Give back each line of the data exactly as it reads, minus the pictures.

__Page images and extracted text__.
════

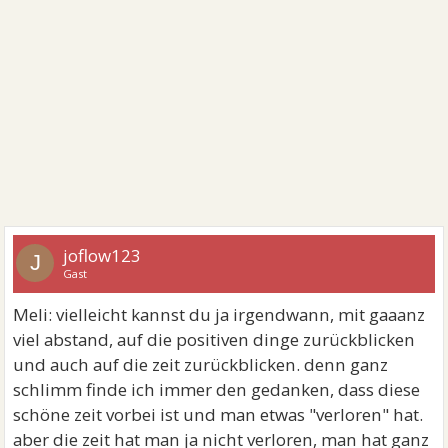
joflow123
J
Gast
Meli: vielleicht kannst du ja irgendwann, mit gaaanz
viel abstand, auf die positiven dinge zurückblicken
und auch auf die zeit zurückblicken. denn ganz
schlimm finde ich immer den gedanken, dass diese
schöne zeit vorbei ist und man etwas "verloren" hat.
aber die zeit hat man ja nicht verloren, man hat ganz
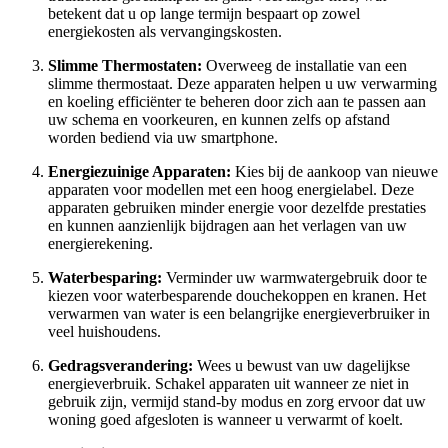
betekent dat u op lange termijn bespaart op zowel
energiekosten als vervangingskosten.
Slimme Thermostaten:
Overweeg de installatie van een
slimme thermostaat. Deze apparaten helpen u uw verwarming
en koeling efficiënter te beheren door zich aan te passen aan
uw schema en voorkeuren, en kunnen zelfs op afstand
worden bediend via uw smartphone.
Energiezuinige Apparaten:
Kies bij de aankoop van nieuwe
apparaten voor modellen met een hoog energielabel. Deze
apparaten gebruiken minder energie voor dezelfde prestaties
en kunnen aanzienlijk bijdragen aan het verlagen van uw
energierekening.
Waterbesparing:
Verminder uw warmwatergebruik door te
kiezen voor waterbesparende douchekoppen en kranen. Het
verwarmen van water is een belangrijke energieverbruiker in
veel huishoudens.
Gedragsverandering:
Wees u bewust van uw dagelijkse
energieverbruik. Schakel apparaten uit wanneer ze niet in
gebruik zijn, vermijd stand-by modus en zorg ervoor dat uw
woning goed afgesloten is wanneer u verwarmt of koelt.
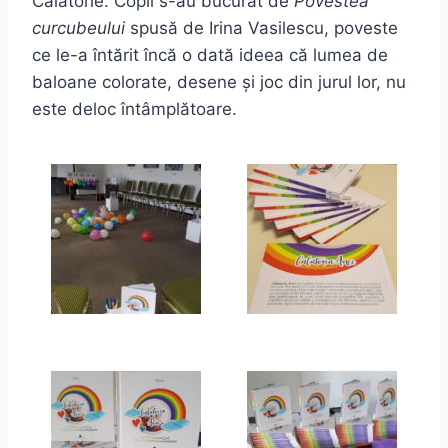
Călătorie. Copii s-au bucurat de
Povestea
curcubeului
spusă de Irina Vasilescu, poveste
ce le-a întărit încă o dată ideea că lumea de
baloane colorate, desene şi joc din jurul lor, nu
este deloc întâmplătoare.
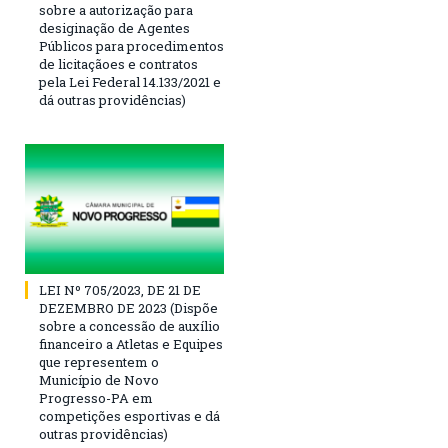
sobre a autorização para
desiginação de Agentes
Públicos para procedimentos
de licitaçãoes e contratos
pela Lei Federal 14.133/2021 e
dá outras providências)
LEI Nº 705/2023, DE 21 DE
DEZEMBRO DE 2023 (Dispõe
sobre a concessão de auxílio
financeiro a Atletas e Equipes
que representem o
Município de Novo
Progresso-PA em
competições esportivas e dá
outras providências)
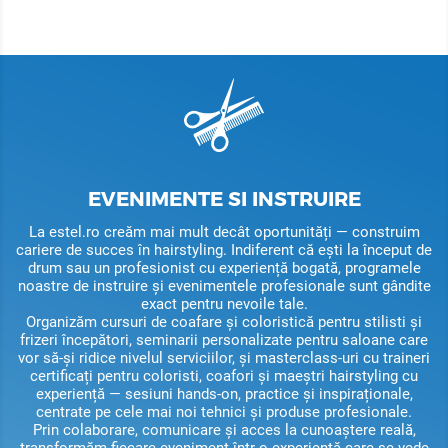
EVENIMENTE SI INSTRUIRE
La
estel.ro
creăm mai mult decât oportunități — construim
cariere de succes în hairstyling
. Indiferent că ești la început de
drum sau un profesionist cu experiență bogată, programele
noastre de instruire și evenimentele profesionale sunt gândite
exact pentru nevoile tale.
Organizăm
cursuri de coafare și coloristică
pentru stilisti și
frizeri începători,
seminarii personalizate
pentru saloane care
vor să-și ridice nivelul serviciilor, și
masterclass-uri
cu traineri
certificați pentru coloristi, coafori și maeștri hairstyling cu
experiență — sesiuni hands-on, practice și inspiraționale,
centrate pe cele mai noi tehnici și produse profesionale.
Prin
colaborare, comunicare și acces la cunoaștere reală
,
transformăm fiecare eveniment într-o experiență care se vede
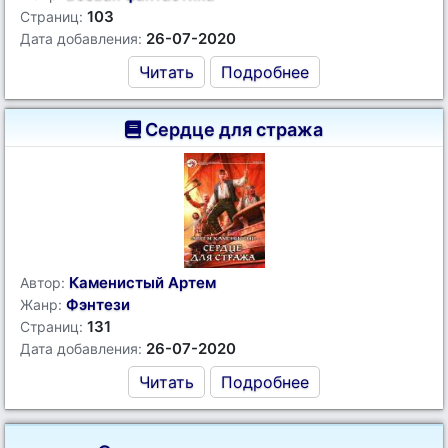
103
Страниц:
26-07-2020
Дата добавления:
Читать
Подробнее
Сердце для стража
Каменистый Артем
Автор:
Фэнтези
Жанр:
131
Страниц:
26-07-2020
Дата добавления:
Читать
Подробнее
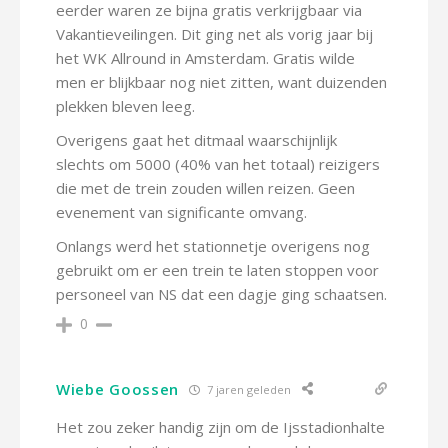
eerder waren ze bijna gratis verkrijgbaar via
Vakantieveilingen. Dit ging net als vorig jaar bij
het WK Allround in Amsterdam. Gratis wilde
men er blijkbaar nog niet zitten, want duizenden
plekken bleven leeg.
Overigens gaat het ditmaal waarschijnlijk
slechts om 5000 (40% van het totaal) reizigers
die met de trein zouden willen reizen. Geen
evenement van significante omvang.
Onlangs werd het stationnetje overigens nog
gebruikt om er een trein te laten stoppen voor
personeel van NS dat een dagje ging schaatsen.
0
Wiebe Goossen
7 jaren geleden
Het zou zeker handig zijn om de Ijsstadionhalte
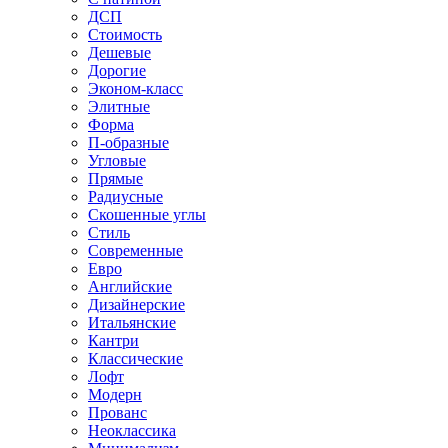
ДСП
Стоимость
Дешевые
Дорогие
Эконом-класс
Элитные
Форма
П-образные
Угловые
Прямые
Радиусные
Скошенные углы
Стиль
Современные
Евро
Английские
Дизайнерские
Итальянские
Кантри
Классические
Лофт
Модерн
Прованс
Неоклассика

════

__Answer space__.
joflow123
J
Gast
Meli: vielleicht kannst du ja irgendwann, mit gaaanz
viel abstand, auf die positiven dinge zurückblicken
und auch auf die zeit zurückblicken. denn ganz
schlimm finde ich immer den gedanken, dass diese
schöne zeit vorbei ist und man etwas "verloren" hat.
aber die zeit hat man ja nicht verloren, man hat ganz
betekent dat u op lange termijn bespaart op zowel
energiekosten als vervangingskosten.
Slimme Thermostaten:
Overweeg de installatie van een
slimme thermostaat. Deze apparaten helpen u uw verwarming
en koeling efficiënter te beheren door zich aan te passen aan
uw schema en voorkeuren, en kunnen zelfs op afstand
worden bediend via uw smartphone.
Energiezuinige Apparaten:
Kies bij de aankoop van nieuwe
apparaten voor modellen met een hoog energielabel. Deze
apparaten gebruiken minder energie voor dezelfde prestaties
en kunnen aanzienlijk bijdragen aan het verlagen van uw
energierekening.
Waterbesparing:
Verminder uw warmwatergebruik door te
kiezen voor waterbesparende douchekoppen en kranen. Het
verwarmen van water is een belangrijke energieverbruiker in
veel huishoudens.
Gedragsverandering:
Wees u bewust van uw dagelijkse
energieverbruik. Schakel apparaten uit wanneer ze niet in
gebruik zijn, vermijd stand-by modus en zorg ervoor dat uw
woning goed afgesloten is wanneer u verwarmt of koelt.
Călătorie. Copii s-au bucurat de
Povestea
curcubeului
spusă de Irina Vasilescu, poveste
ce le-a întărit încă o dată ideea că lumea de
baloane colorate, desene şi joc din jurul lor, nu
este deloc întâmplătoare.
sobre a autorização para
desiginação de Agentes
Públicos para procedimentos
de licitaçãoes e contratos
pela Lei Federal 14.133/2021 e
dá outras providências)
LEI Nº 705/2023, DE 21 DE
DEZEMBRO DE 2023 (Dispõe
sobre a concessão de auxílio
financeiro a Atletas e Equipes
que representem o
Município de Novo
Progresso-PA em
competições esportivas e dá
outras providências)
EVENIMENTE SI INSTRUIRE
La
estel.ro
creăm mai mult decât oportunități — construim
cariere de succes în hairstyling
. Indiferent că ești la început de
drum sau un profesionist cu experiență bogată, programele
noastre de instruire și evenimentele profesionale sunt gândite
exact pentru nevoile tale.
Organizăm
cursuri de coafare și coloristică
pentru stilisti și
frizeri începători,
seminarii personalizate
pentru saloane care
vor să-și ridice nivelul serviciilor, și
masterclass-uri
cu traineri
certificați pentru coloristi, coafori și maeștri hairstyling cu
experiență — sesiuni hands-on, practice și inspiraționale,
centrate pe cele mai noi tehnici și produse profesionale.
Prin
colaborare, comunicare și acces la cunoaștere reală
,
transformăm fiecare eveniment într-o experiență care se vede
103
Страниц:
26-07-2020
Дата добавления:
Читать
Подробнее
Сердце для стража
Каменистый Артем
Автор:
Фэнтези
Жанр:
131
Страниц:
26-07-2020
Дата добавления:
Читать
Подробнее
eerder waren ze bijna gratis verkrijgbaar via
Vakantieveilingen. Dit ging net als vorig jaar bij
het WK Allround in Amsterdam. Gratis wilde
men er blijkbaar nog niet zitten, want duizenden
plekken bleven leeg.
Overigens gaat het ditmaal waarschijnlijk
slechts om 5000 (40% van het totaal) reizigers
die met de trein zouden willen reizen. Geen
evenement van significante omvang.
Onlangs werd het stationnetje overigens nog
gebruikt om er een trein te laten stoppen voor
personeel van NS dat een dagje ging schaatsen.
0
Wiebe Goossen
7 jaren geleden
Het zou zeker handig zijn om de Ijsstadionhalte
ДСП
Стоимость
Дешевые
Дорогие
Эконом-класс
Элитные
Форма
П-образные
Угловые
Прямые
Радиусные
Скошенные углы
Стиль
Современные
Евро
Английские
Дизайнерские
Итальянские
Кантри
Классические
Лофт
Модерн
Прованс
Неоклассика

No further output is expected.